Furthermore, over time the system gets smarter, especially when the amount of data you gather increases and boosts the accuracy of an algorithm.
Machine learning advertising is predictive
Imagine that you could know the outcome of your campaign before it is actually finished. Well, with machine learning this is no longer a fantasy - once you start a campaign, an algorithm starts analyzing it in real-time, comparing it to your previous campaigns, and adding customer behavior on top of it.
After you have a whole story it is easier to predict what a big picture might look like. This, of course, doesn’t mean that a machine could make all the decisions humans do, but at least it could save some of your time and budget.
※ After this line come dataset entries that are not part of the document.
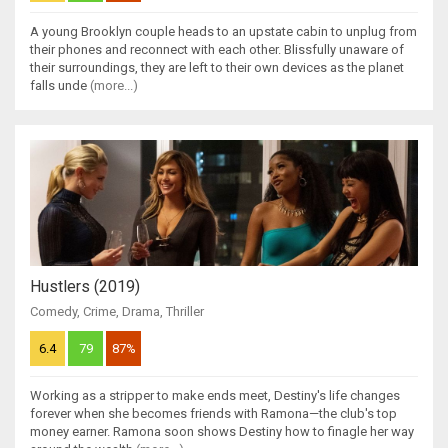
A young Brooklyn couple heads to an upstate cabin to unplug from
their phones and reconnect with each other. Blissfully unaware of
their surroundings, they are left to their own devices as the planet
falls unde
(more...)
Hustlers (2019)
Comedy
,
Crime
,
Drama
,
Thriller
6.4
79
87%
Working as a stripper to make ends meet, Destiny's life changes
forever when she becomes friends with Ramona—the club's top
money earner. Ramona soon shows Destiny how to finagle her way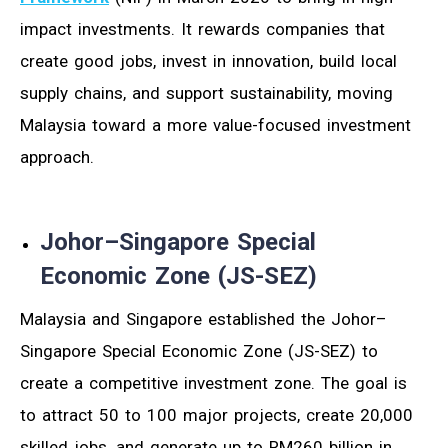
impact investments. It rewards companies that
create good jobs, invest in innovation, build local
supply chains, and support sustainability, moving
Malaysia toward a more value-focused investment
approach.
Johor–Singapore Special
Economic Zone (JS-SEZ)
Malaysia and Singapore established the Johor–
Singapore Special Economic Zone (JS-SEZ) to
create a competitive investment zone. The goal is
to attract 50 to 100 major projects, create 20,000
skilled jobs, and generate up to RM260 billion in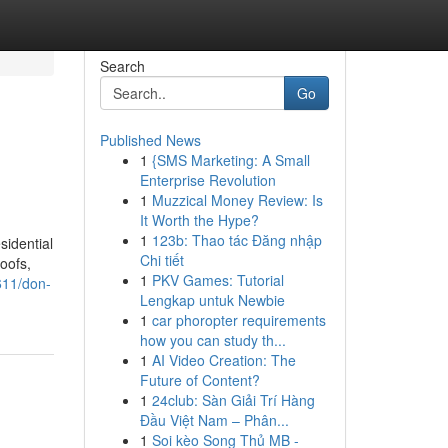
Search
Go
Published News
1
{SMS Marketing: A Small
Enterprise Revolution
1
Muzzical Money Review: Is
It Worth the Hype?
1
123b: Thao tác Đăng nhập
sidential
Chi tiết
oofs,
1
PKV Games: Tutorial
611/don-
Lengkap untuk Newbie
1
car phoropter requirements
how you can study th...
1
AI Video Creation: The
Future of Content?
1
24club: Sàn Giải Trí Hàng
Đầu Việt Nam – Phân...
1
Soi kèo Song Thủ MB -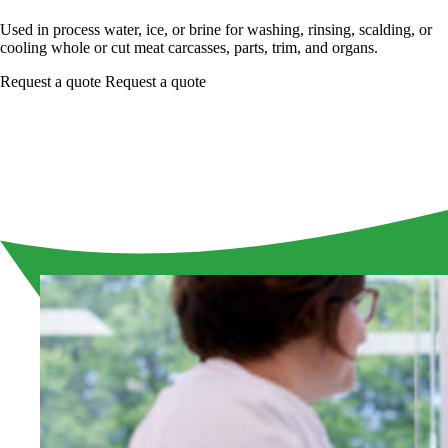
Used in process water, ice, or brine for washing, rinsing, scalding, or
cooling whole or cut meat carcasses, parts, trim, and organs.
Request a quote
Request a quote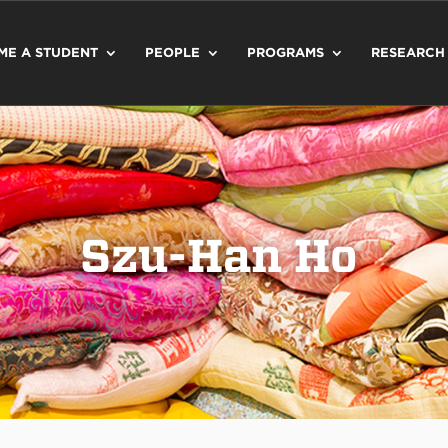
ME A STUDENT
PEOPLE
PROGRAMS
RESEARCH
Szu-Han Ho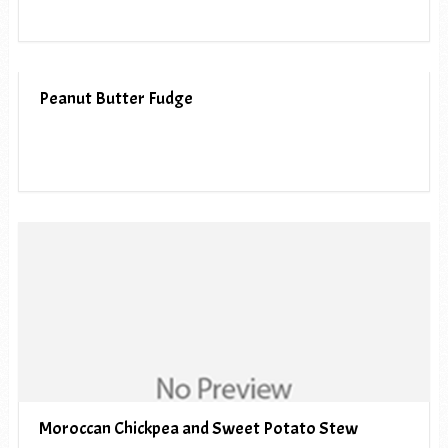
Peanut Butter Fudge
Moroccan Chickpea and Sweet Potato Stew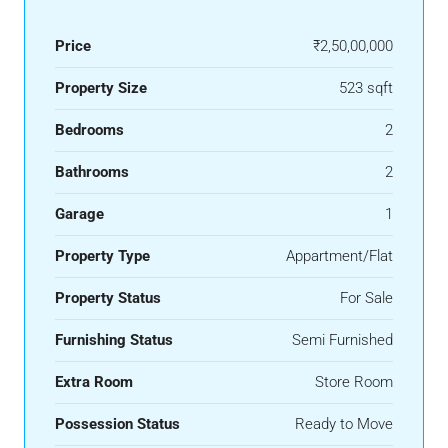
Price
₹2,50,00,000
Property Size
523 sqft
Bedrooms
2
Bathrooms
2
Garage
1
Property Type
Appartment/Flat
Property Status
For Sale
Furnishing Status
Semi Furnished
Extra Room
Store Room
Possession Status
Ready to Move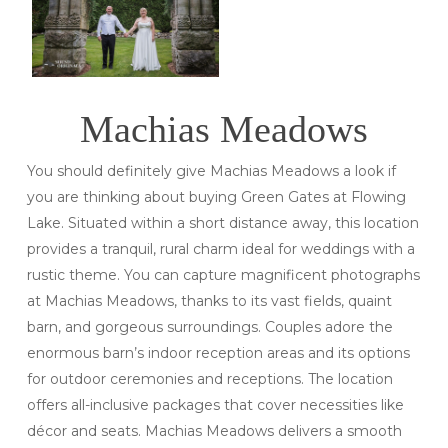
Machias Meadows
You should definitely give Machias Meadows a look if
you are thinking about buying Green Gates at Flowing
Lake. Situated within a short distance away, this location
provides a tranquil, rural charm ideal for weddings with a
rustic theme. You can capture magnificent photographs
at Machias Meadows, thanks to its vast fields, quaint
barn, and gorgeous surroundings. Couples adore the
enormous barn’s indoor reception areas and its options
for outdoor ceremonies and receptions. The location
offers all-inclusive packages that cover necessities like
décor and seats. Machias Meadows delivers a smooth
Another important feature of algorithm-based predictions is that kind of “outside-of-the-box” thinking many humans wouldn’t dare to apply. Not limited by cultural or social assumptions that bias our strategies, machine learning can uncover lots of new potential approaches we might have missed. Some of those revelations can play a defining role in your campaigns’ budget optimization.
Personalized advertisements are trending, thanks to machine learning and artificial intelligence as they turn targeting precise and advertising campaigns effective.
A wise advertiser would always keep track of the latest technological developments and the best ways of their applications.
The usage of machine learning in online advertising has already shown impressive improvements in targeting, ad performance, and campaign optimization. One can easily observe this technology in action using a demand-side platform that employs the most wanted algorithms for campaign optimization.